**EXERCISE REQUIREMENTS**
From the first line to the last, restate the data exactly, leaving out the images.

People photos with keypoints

- - -

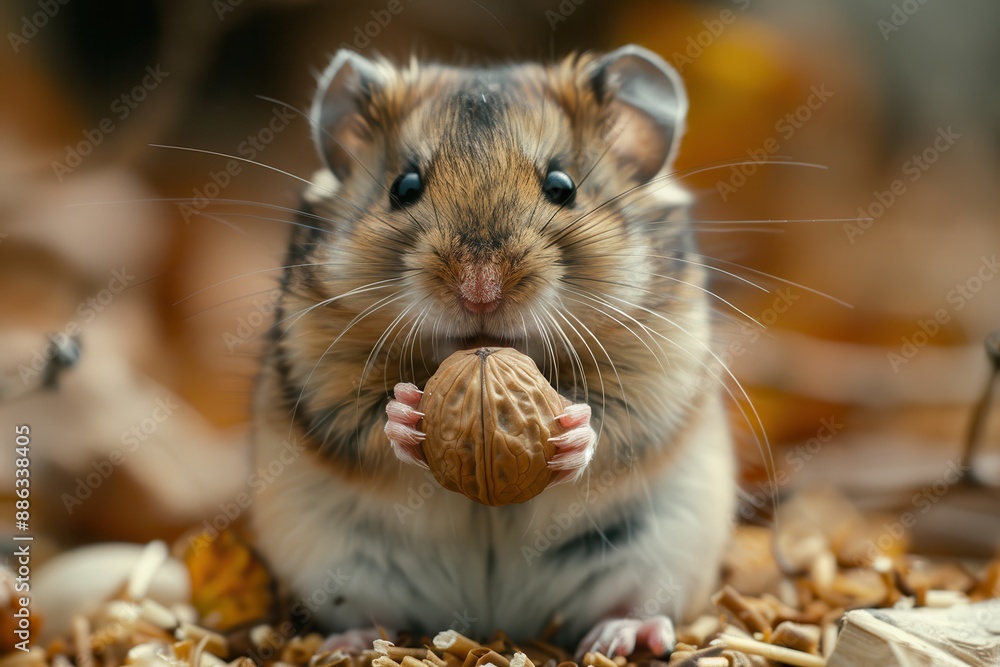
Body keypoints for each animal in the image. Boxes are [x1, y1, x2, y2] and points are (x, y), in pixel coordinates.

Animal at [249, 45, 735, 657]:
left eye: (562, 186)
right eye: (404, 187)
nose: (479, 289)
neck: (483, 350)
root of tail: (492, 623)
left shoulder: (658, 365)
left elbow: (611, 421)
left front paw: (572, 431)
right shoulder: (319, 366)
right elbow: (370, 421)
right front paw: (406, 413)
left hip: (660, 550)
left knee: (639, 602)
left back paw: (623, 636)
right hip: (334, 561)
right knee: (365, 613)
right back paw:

- - -

**RESULT**
Body keypoints for each animal in the image. Boxes are [x1, y1, x2, y2] and points are (x, y), in pixel coordinates.

Animal at [249, 45, 735, 657]:
left eye: (562, 186)
right eye: (404, 187)
nose: (479, 289)
neck: (483, 350)
root of tail: (492, 623)
left shoulder: (658, 365)
left elbow: (611, 421)
left front paw: (572, 431)
right shoulder: (319, 366)
right elbow: (370, 421)
right front paw: (406, 413)
left hip: (660, 550)
left knee: (639, 602)
left back paw: (623, 636)
right hip: (334, 561)
right knee: (365, 613)
right back paw:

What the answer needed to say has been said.